Figure 1. Anti-SIRPα monotherapy efficacy in orthotopic syngeneic tumor models.

(A) Primary tumor volume and (B) lung metastasis count in the 4T1 triple-negative breast orthotopic tumor model (0.25 × 10⁶ cells injected in the mammary fat gland) of mice treated i.p. with a control mAb (black, n = 7), P84 (red, n = 8), or MY1-G1 (blue, n = 6) anti-SIRPα antagonist mAbs at 10 mg/kg 3 times from day 4 to day 18. (C) Tumor-infiltrating frequencies among live cells and peripheral leukocyte phenotype modification after treatment with P84 (red, n = 7) or control (black, n = 9) mAbs 15 days after tumor implantation. (D) Same protocols and symbols as in A, but a surgical resection of the primary tumor was performed 13 days after tumor implantation and the survival of mice (n = 7 per group) was analyzed. (E) Survival of WT (black, n = 23) and SIRPα mutant (purple, n = 11) untreated mice injected on day 0 in the pleural cavity with AK7 mesothelioma tumor cells (3 × 10⁶).
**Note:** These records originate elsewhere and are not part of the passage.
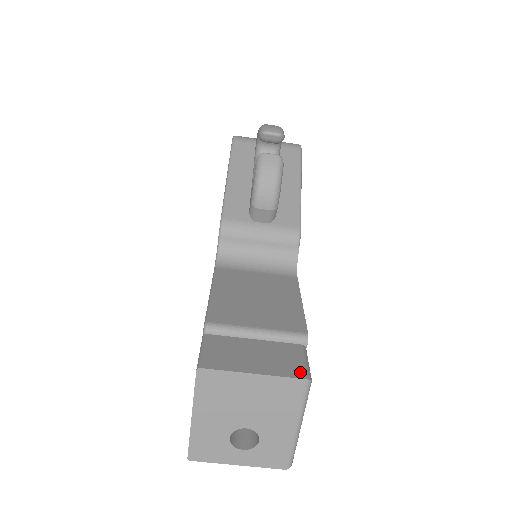
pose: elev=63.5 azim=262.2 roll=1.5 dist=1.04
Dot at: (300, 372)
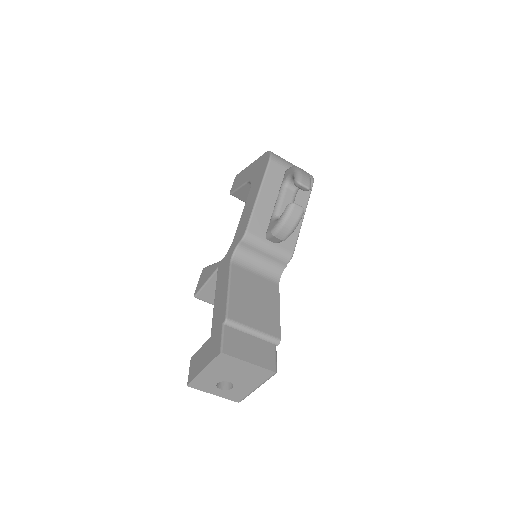
Dot at: (273, 366)
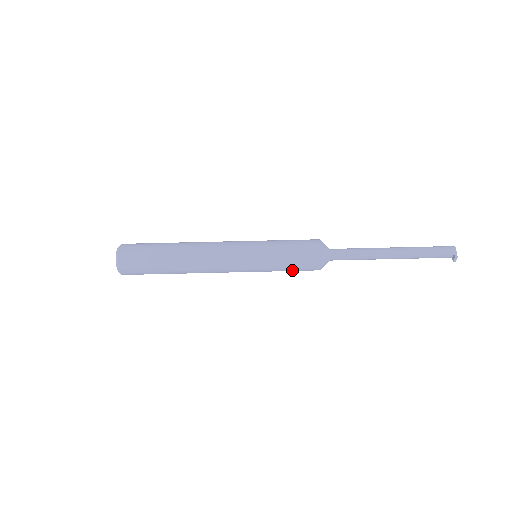
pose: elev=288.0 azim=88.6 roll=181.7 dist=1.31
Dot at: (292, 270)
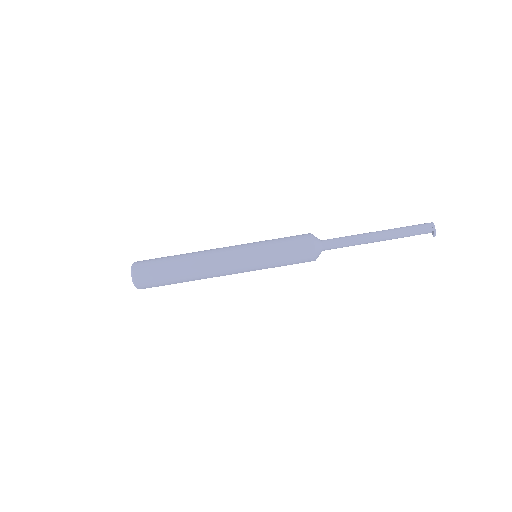
Dot at: (290, 264)
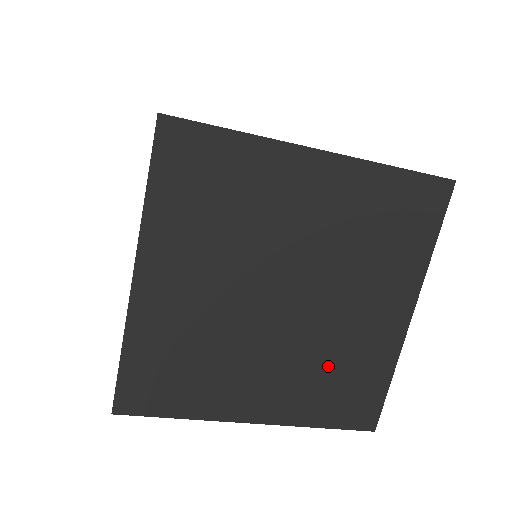
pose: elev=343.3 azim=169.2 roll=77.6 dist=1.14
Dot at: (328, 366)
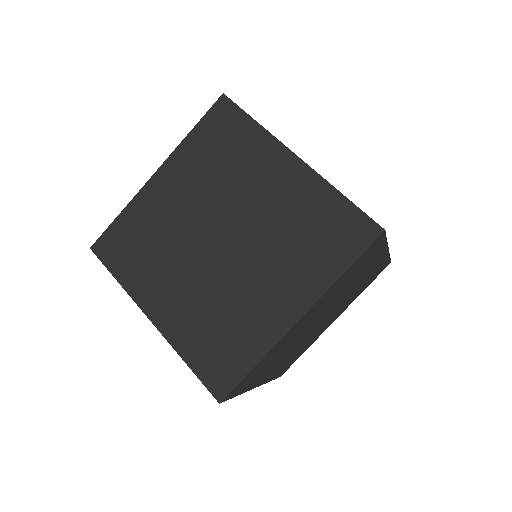
Dot at: (293, 237)
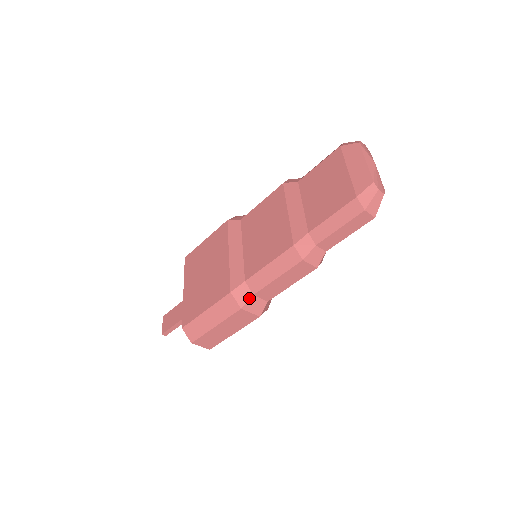
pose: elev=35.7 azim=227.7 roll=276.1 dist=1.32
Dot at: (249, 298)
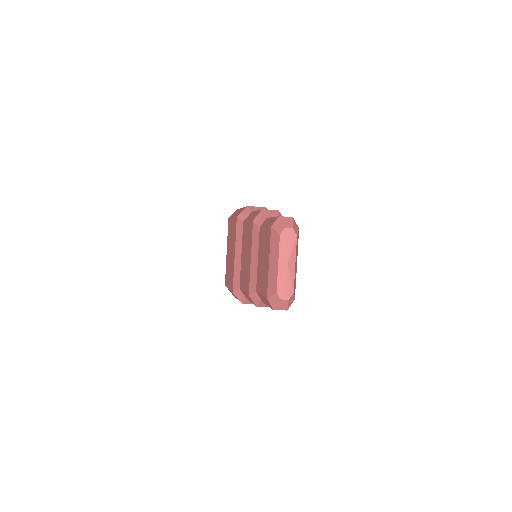
Dot at: (244, 299)
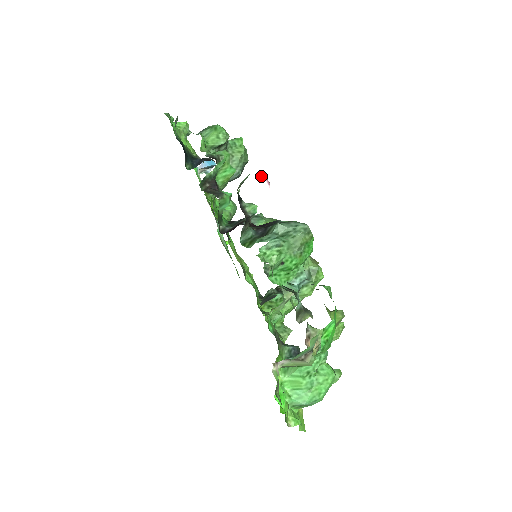
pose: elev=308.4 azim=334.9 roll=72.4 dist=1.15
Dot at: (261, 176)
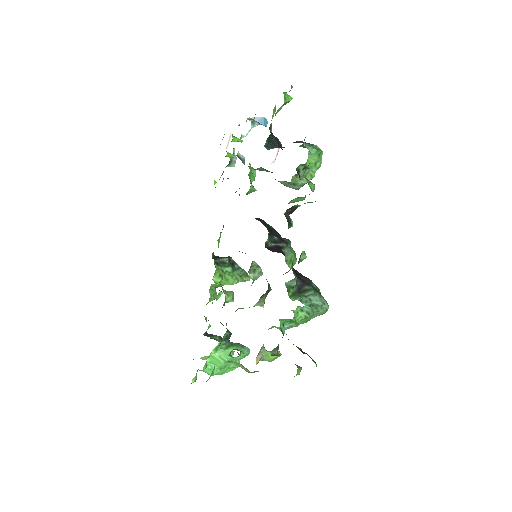
Dot at: (277, 149)
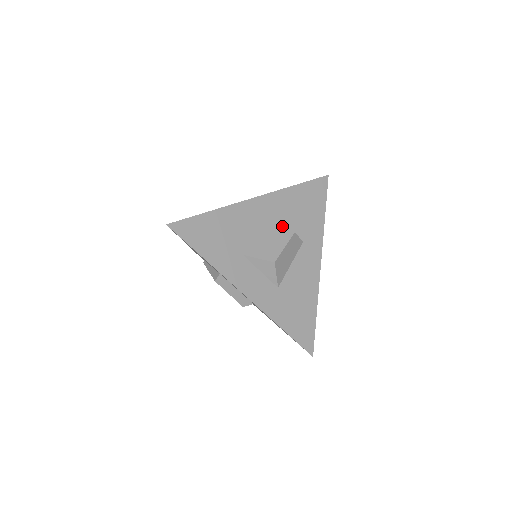
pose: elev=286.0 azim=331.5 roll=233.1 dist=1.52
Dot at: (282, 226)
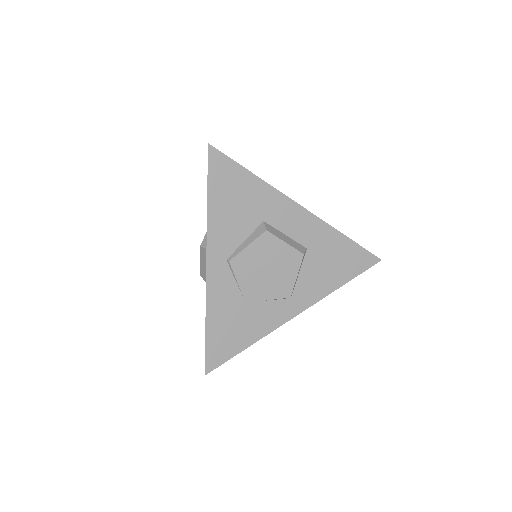
Dot at: occluded
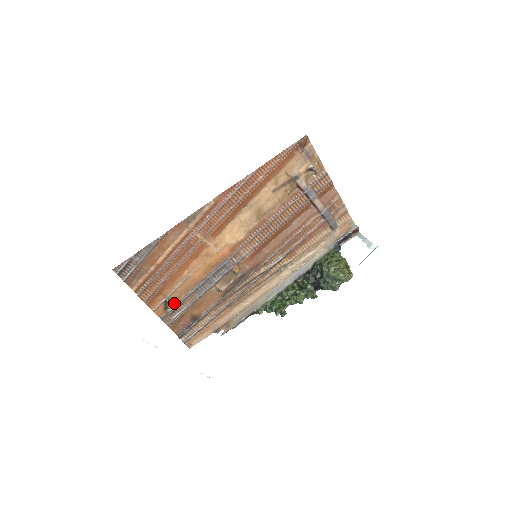
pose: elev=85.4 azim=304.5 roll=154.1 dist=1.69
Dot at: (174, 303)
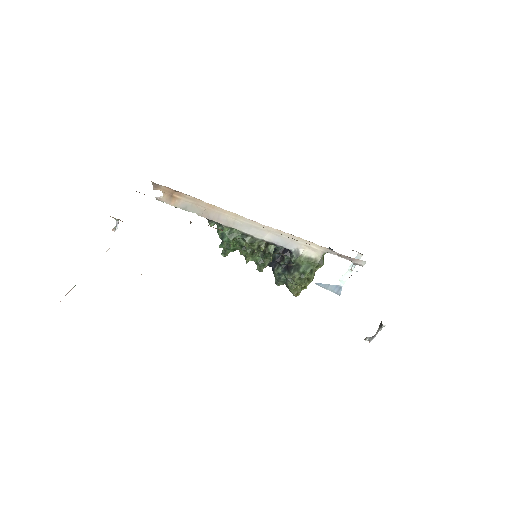
Dot at: occluded
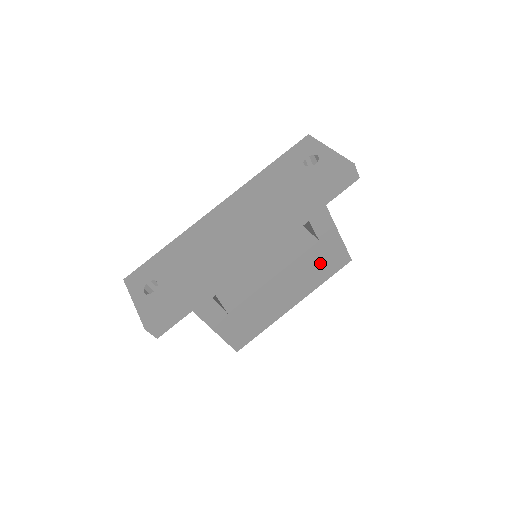
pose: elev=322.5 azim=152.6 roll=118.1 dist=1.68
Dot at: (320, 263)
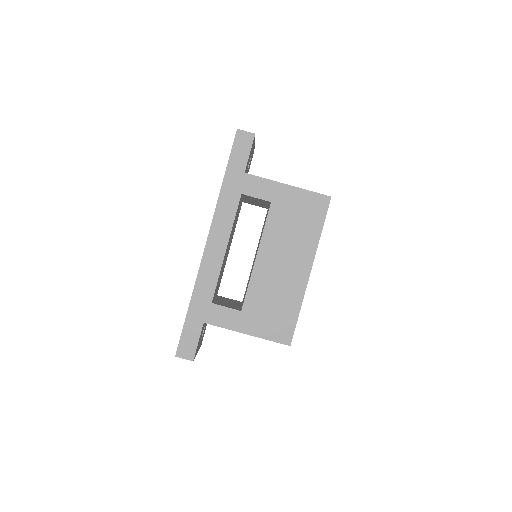
Dot at: (295, 219)
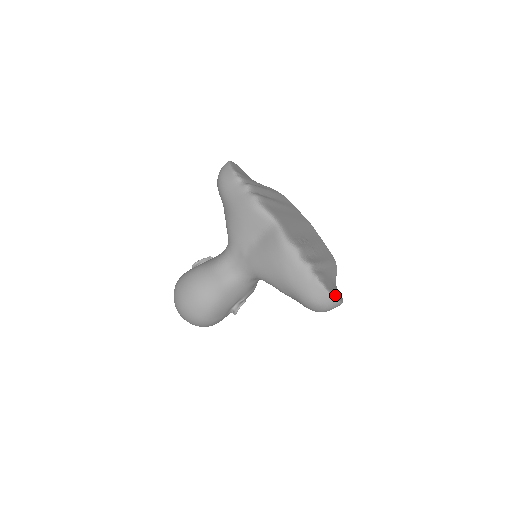
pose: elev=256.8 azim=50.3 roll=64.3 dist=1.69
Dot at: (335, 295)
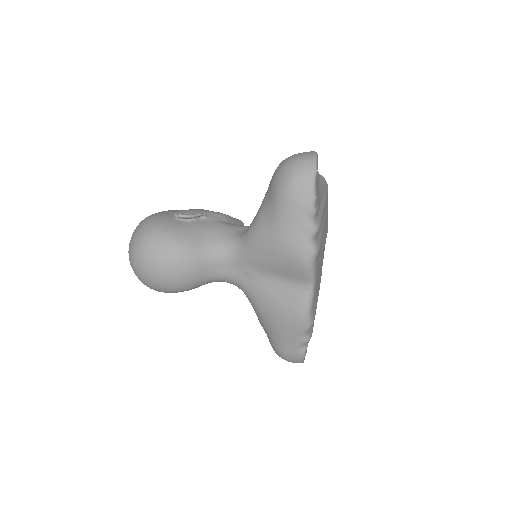
Dot at: occluded
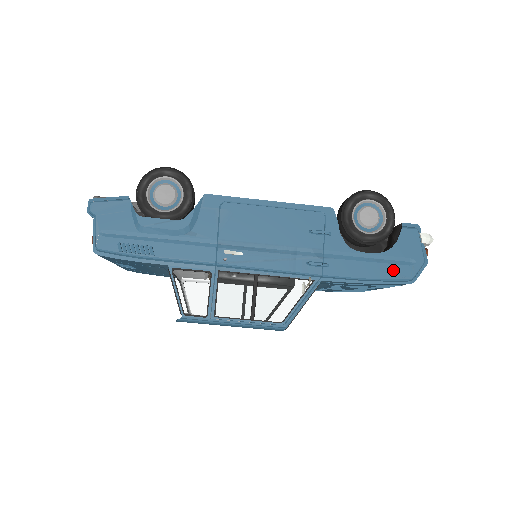
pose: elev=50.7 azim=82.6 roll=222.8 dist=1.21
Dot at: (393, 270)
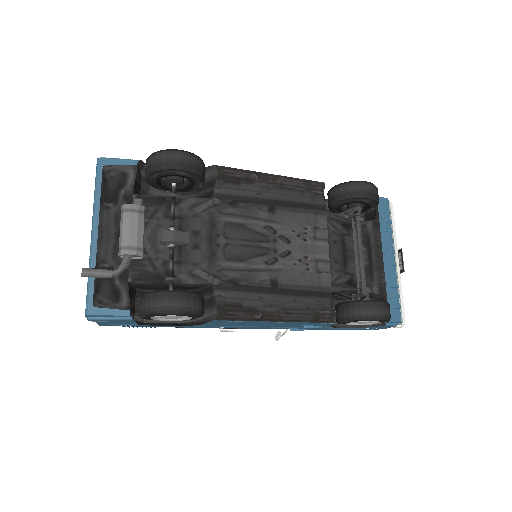
Dot at: occluded
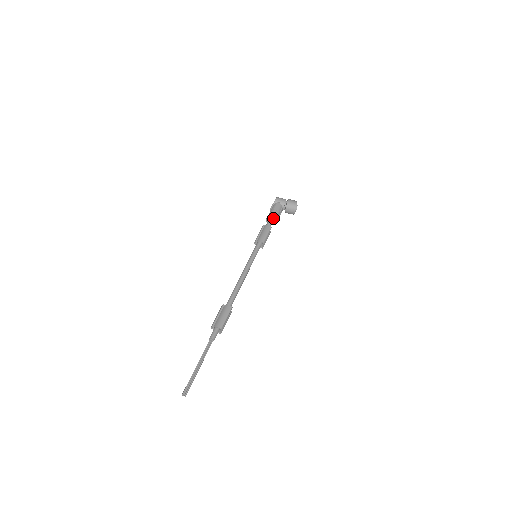
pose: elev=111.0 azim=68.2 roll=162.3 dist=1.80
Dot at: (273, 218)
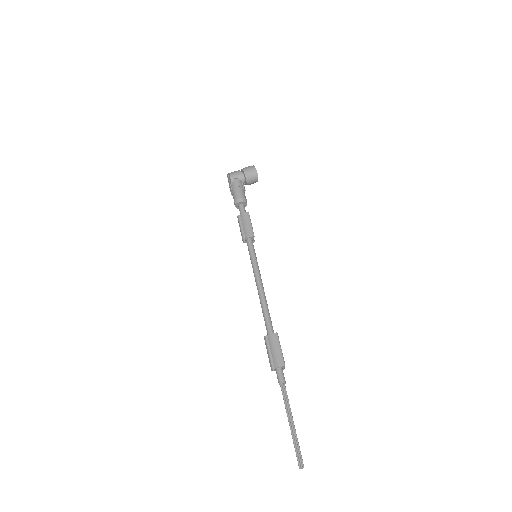
Dot at: (243, 201)
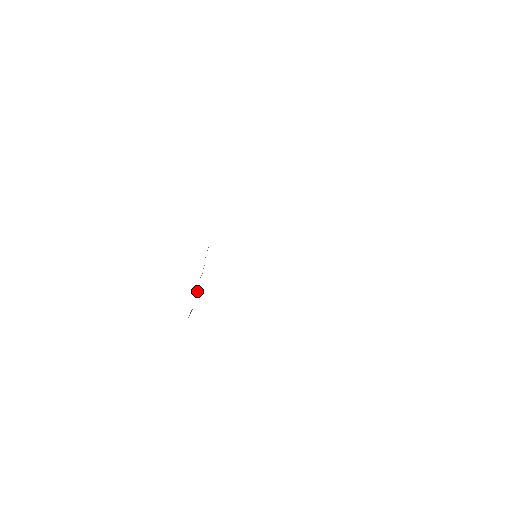
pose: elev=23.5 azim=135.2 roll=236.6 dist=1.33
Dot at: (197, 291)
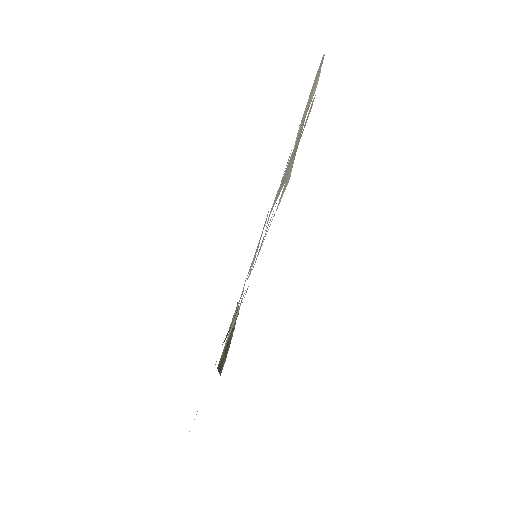
Dot at: occluded
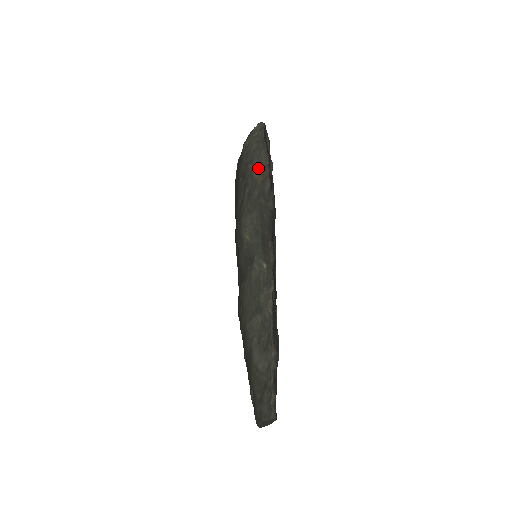
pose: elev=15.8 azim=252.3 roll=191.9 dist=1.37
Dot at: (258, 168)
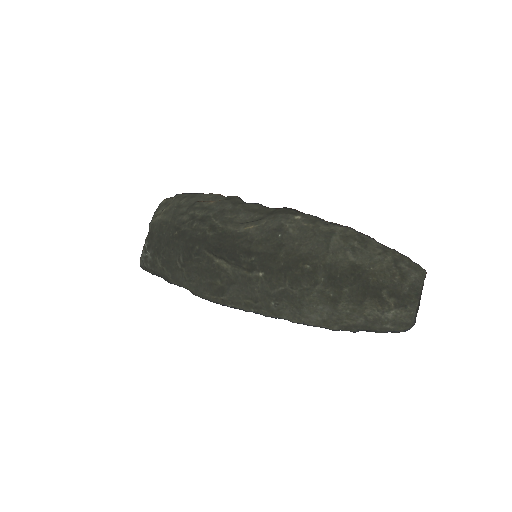
Dot at: (208, 201)
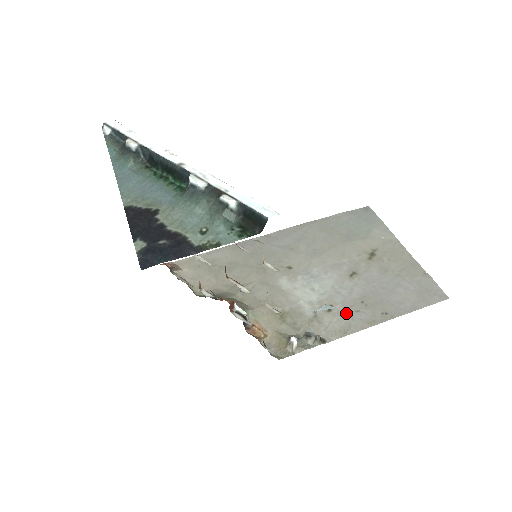
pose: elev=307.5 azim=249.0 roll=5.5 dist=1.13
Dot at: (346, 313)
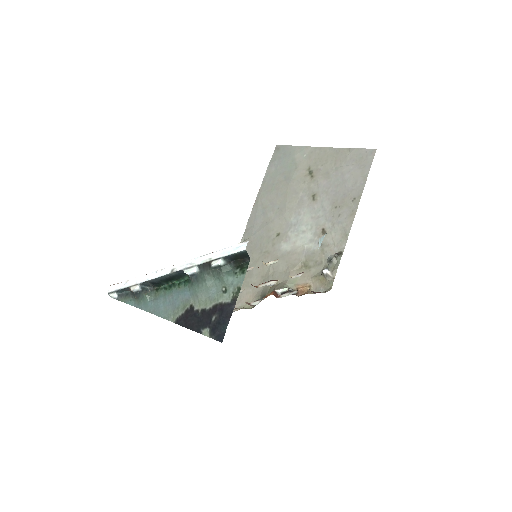
Dot at: (335, 224)
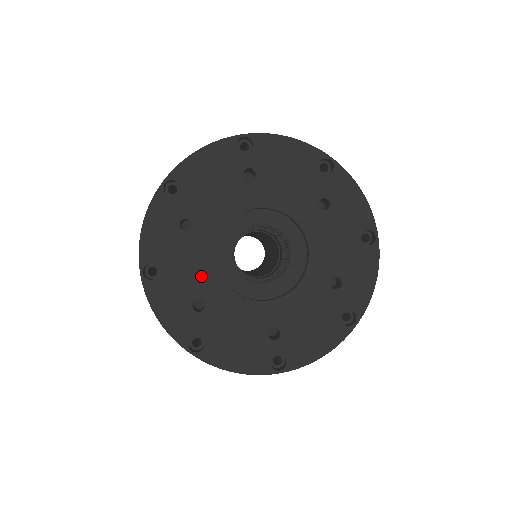
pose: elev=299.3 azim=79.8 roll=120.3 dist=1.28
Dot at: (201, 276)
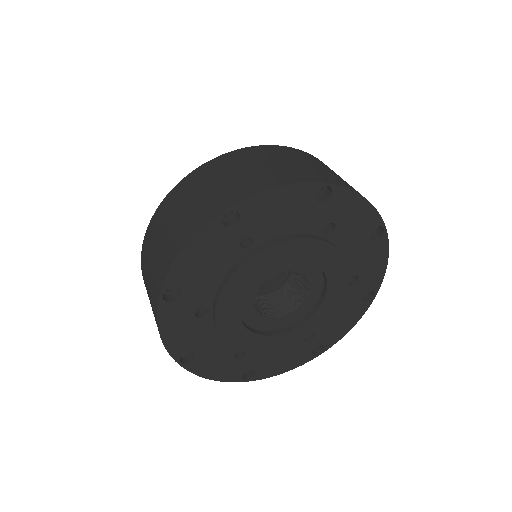
Dot at: (236, 342)
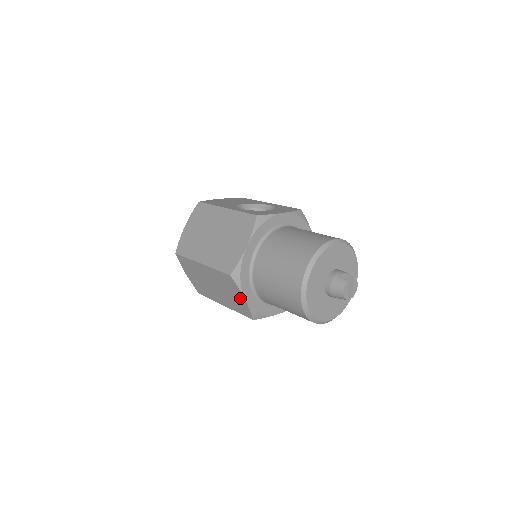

Some WT mice were also treated i.p. with the MY-1-mG1 anti-SIRPα mAb (blue, n = 16) from day 4 to day 32 at 10 mg/kg 3 times a week. Three independent experiments were performed. (F) Cured-SIRPα mutant mice from the AK7 model were rechallenged i.p. with a new load of 3 × 10⁶ AK7 cells (n = 6). The same injection was performed in untreated WT mice as control (n = 7). *P < 0.05; **P < 0.01; ***P < 0.005, compared with control group; ^#P < 0.05 for P84 and MY-1 comparison, unpaired Mann-Whitney U test or log-rank for survival.